» **What you need to do**: Scan the records for the string "notes" and copy every line that holds it.

══════════

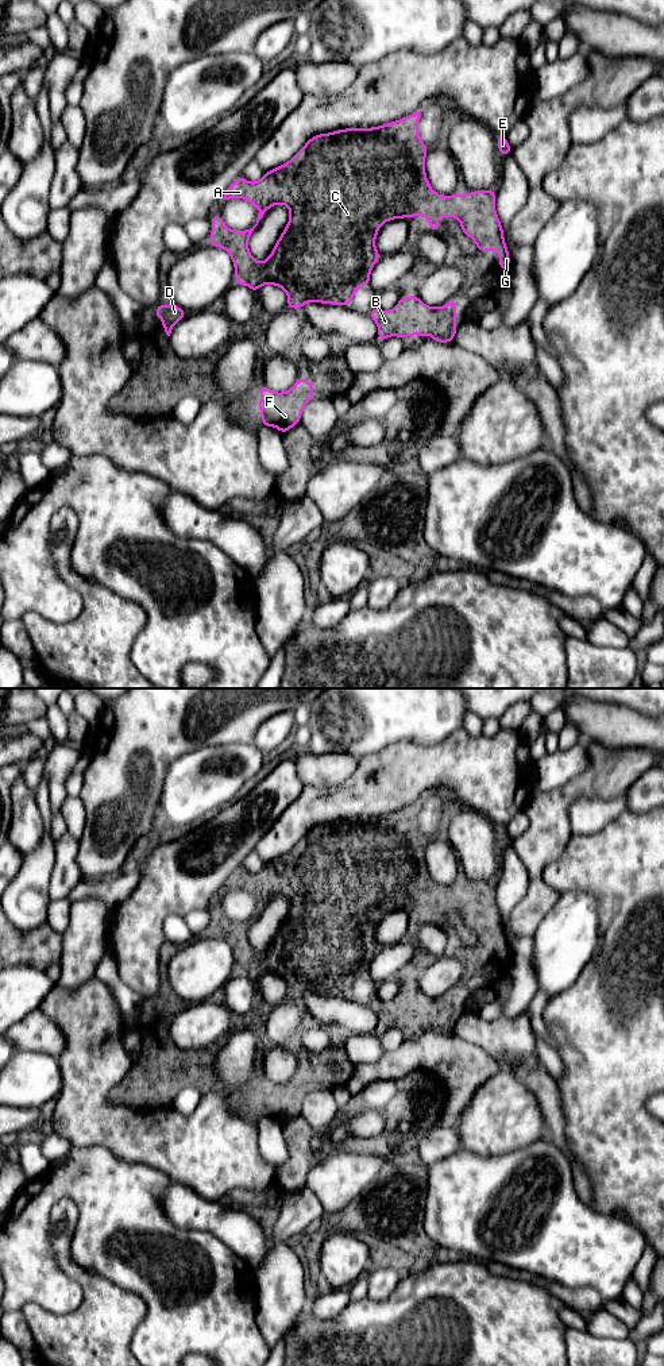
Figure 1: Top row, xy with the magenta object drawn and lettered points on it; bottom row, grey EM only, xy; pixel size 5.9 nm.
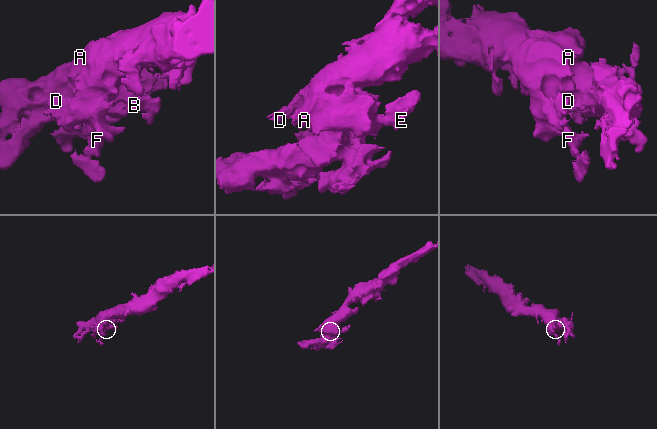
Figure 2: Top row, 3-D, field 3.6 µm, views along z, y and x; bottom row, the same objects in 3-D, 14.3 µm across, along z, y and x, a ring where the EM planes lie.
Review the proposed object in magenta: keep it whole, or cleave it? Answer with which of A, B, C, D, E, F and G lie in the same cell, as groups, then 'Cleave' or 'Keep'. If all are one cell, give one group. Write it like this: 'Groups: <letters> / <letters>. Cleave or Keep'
Groups: A B C D E F G. Keep

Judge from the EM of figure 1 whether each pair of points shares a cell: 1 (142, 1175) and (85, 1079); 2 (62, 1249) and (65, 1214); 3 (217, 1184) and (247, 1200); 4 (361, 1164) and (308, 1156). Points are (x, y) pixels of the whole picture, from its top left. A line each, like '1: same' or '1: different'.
1: different
2: same
3: same
4: different

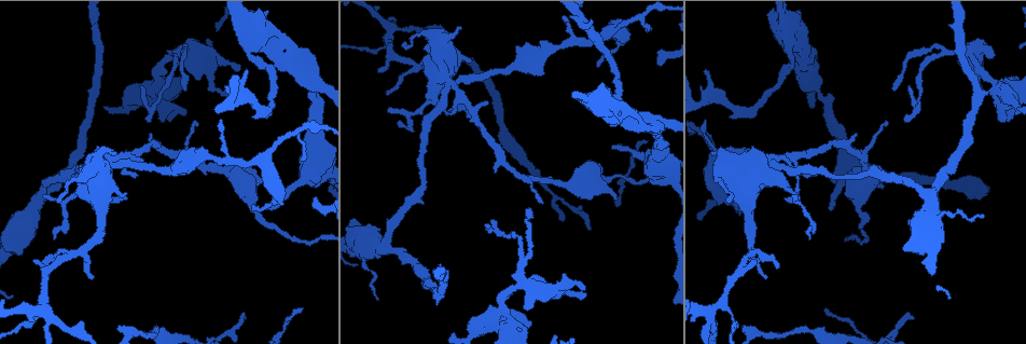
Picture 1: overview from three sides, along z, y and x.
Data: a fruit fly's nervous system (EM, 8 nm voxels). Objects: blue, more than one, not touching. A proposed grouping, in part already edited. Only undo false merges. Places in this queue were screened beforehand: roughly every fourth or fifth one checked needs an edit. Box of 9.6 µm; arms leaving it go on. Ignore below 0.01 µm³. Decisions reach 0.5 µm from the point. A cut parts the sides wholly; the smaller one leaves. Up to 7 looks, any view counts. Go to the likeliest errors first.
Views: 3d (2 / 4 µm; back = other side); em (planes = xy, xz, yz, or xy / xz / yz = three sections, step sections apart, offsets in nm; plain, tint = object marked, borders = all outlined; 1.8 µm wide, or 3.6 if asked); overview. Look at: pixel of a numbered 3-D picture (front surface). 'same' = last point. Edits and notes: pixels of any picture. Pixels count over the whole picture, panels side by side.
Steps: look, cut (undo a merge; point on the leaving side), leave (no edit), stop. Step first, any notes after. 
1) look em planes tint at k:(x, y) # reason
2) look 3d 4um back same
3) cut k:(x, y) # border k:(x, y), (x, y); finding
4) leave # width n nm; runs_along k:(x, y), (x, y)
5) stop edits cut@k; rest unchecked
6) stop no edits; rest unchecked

look em planes tint at 1:(252, 43) # abrupt turn

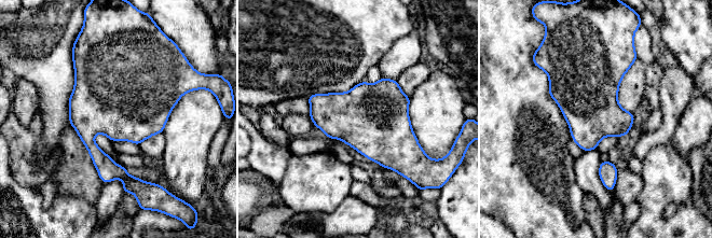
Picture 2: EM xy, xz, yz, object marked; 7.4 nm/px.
leave # one cell here

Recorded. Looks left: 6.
look 3d 2um at 1:(220, 89) # thick turns thin

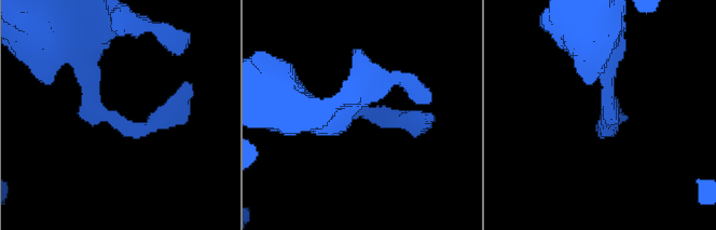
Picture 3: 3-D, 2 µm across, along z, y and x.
look em planes plain at 3:(607, 120) # need the tissue

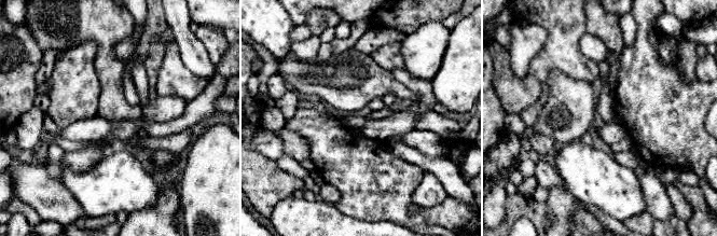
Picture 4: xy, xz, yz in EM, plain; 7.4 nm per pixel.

══════════

» **Your solution**:
Views: 3d (2 / 4 µm; back = other side); em (planes = xy, xz, yz, or xy / xz / yz = three sections, step sections apart, offsets in nm; plain, tint = object marked, borders = all outlined; 1.8 µm wide, or 3.6 if asked); overview. Look at: pixel of a numbered 3-D picture (front surface). 'same' = last point. Edits and notes: pixels of any picture. Pixels count over the whole picture, panels side by side.
Steps: look, cut (undo a merge; point on the leaving side), leave (no edit), stop. Step first, any notes after. 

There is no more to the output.